The 2020 revisions were mainly due to the impact of the virus outbreak on exports and domestic consumption, the Directorate General of Budget, Accounting and Statistics said, adding that it was a “major uncertainty” for Taiwan’s growth outlook and could drag on its exports.
Some analysts, however, are more pessimistic about Taiwan’s growth outlook, citing the island’s extensive exposure to factories and supply chains in China as the virus outbreak disrupts factory production in the world’s second-largest economy.
Taiwan sends about 40% of its exports to China but has been trying to wean itself off dependence on its giant neighbor.
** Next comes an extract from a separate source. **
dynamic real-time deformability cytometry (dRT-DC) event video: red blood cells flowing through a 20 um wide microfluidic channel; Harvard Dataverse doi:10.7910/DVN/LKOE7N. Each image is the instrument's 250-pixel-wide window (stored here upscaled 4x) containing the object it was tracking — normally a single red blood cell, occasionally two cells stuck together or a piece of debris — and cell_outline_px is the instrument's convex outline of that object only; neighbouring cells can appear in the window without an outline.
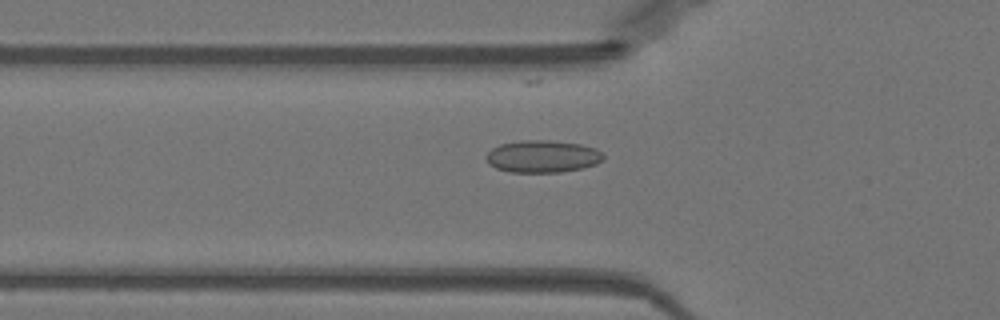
{"species": "Egyptian fruit bat (a non-hibernating species)", "species_latin": "Rousettus aegyptiacus", "temperature_condition": "warm", "stored_images_in_passage": 51, "camera_frame_rate_fps": 3000, "um_per_image_px": 0.085, "animal": {"sex": "female"}, "frame": {"image": 1, "passage_image": 18, "time_ms": 5.667, "image_size_px": [1000, 320], "cell_outline_px": [[604, 160], [596, 164], [580, 168], [560, 172], [512, 172], [496, 168], [488, 164], [484, 156], [492, 148], [500, 144], [524, 140], [548, 140], [580, 144], [596, 148], [604, 156]], "centroid_in_image_um": [46.1, 13.29], "position_along_channel_um": 79.7, "area_um2": 22.02}}
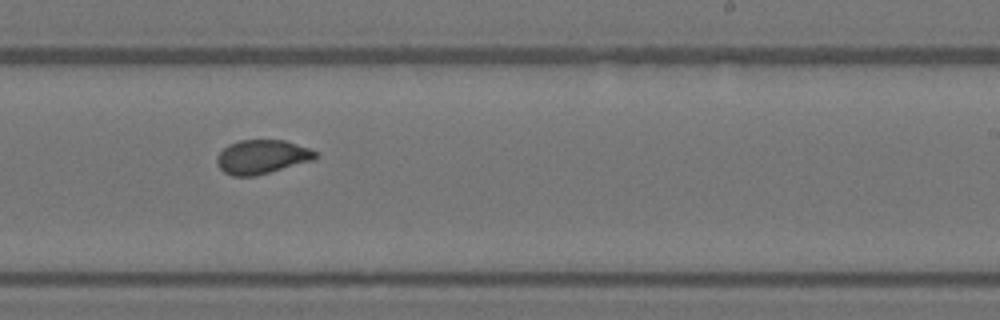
{"frame": {"image": 2, "passage_image": 32, "time_ms": 10.333, "image_size_px": [1000, 320], "cell_outline_px": [[316, 156], [312, 160], [256, 176], [232, 176], [224, 172], [216, 164], [216, 156], [228, 144], [240, 140], [284, 140], [308, 148], [316, 152]], "centroid_in_image_um": [22.2, 13.33], "position_along_channel_um": 266.8, "area_um2": 19.36}}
“Broken supply chains are now a real concern, and we’re cutting our 2020 growth forecast in half,” ING economist Iris Pang wrote in a note before the data, revising Taiwan’s GDP forecast to 0.8% from 1.6%.
“Taiwan is part of this supply chain, and will inevitably be affected.”
Fourth-quarter growth in 2019 was marginally lowered to 3.31% from a preliminary 3.38%, putting full-year 2019 GDP at 2.71% instead of 2.73% forecast earlier, statistics agency data showed on Wednesday.
In 2018, the economy expanded 2.75%.
Taiwan’s first-quarter exports will suffer short-term impact from China’s coronavirus outbreak, a finance ministry official said last week, adding that she was cautious but not pessimistic about the full-year outlook.
Taiwan is one of Asia’s major exporters especially of technology goods such as smartphones, and its export trend is a gauge of global demand for technology gadgets.
The government also reduced its inflation outlook for 2020 to 0.62% from 0.71% projected in November.
Shares of Taiwan tech firms have been under pressure due to concerns over the epidemic that has killed more than 1,100 people in China.
Foxconn 2317.TW, Apple's main iPhone maker, has seen its share price drop more than 7% since trading resumed on Jan. 30 after the Lunar New Year as the company worked to reopen some factories in China closed because of the coronavirus.
Taiwan’s economy grew at the fastest pace in one-and-a-half years in the fourth quarter, partly helped by a recovery in electronics demand amid easing concerns over a U.S.-China trade war.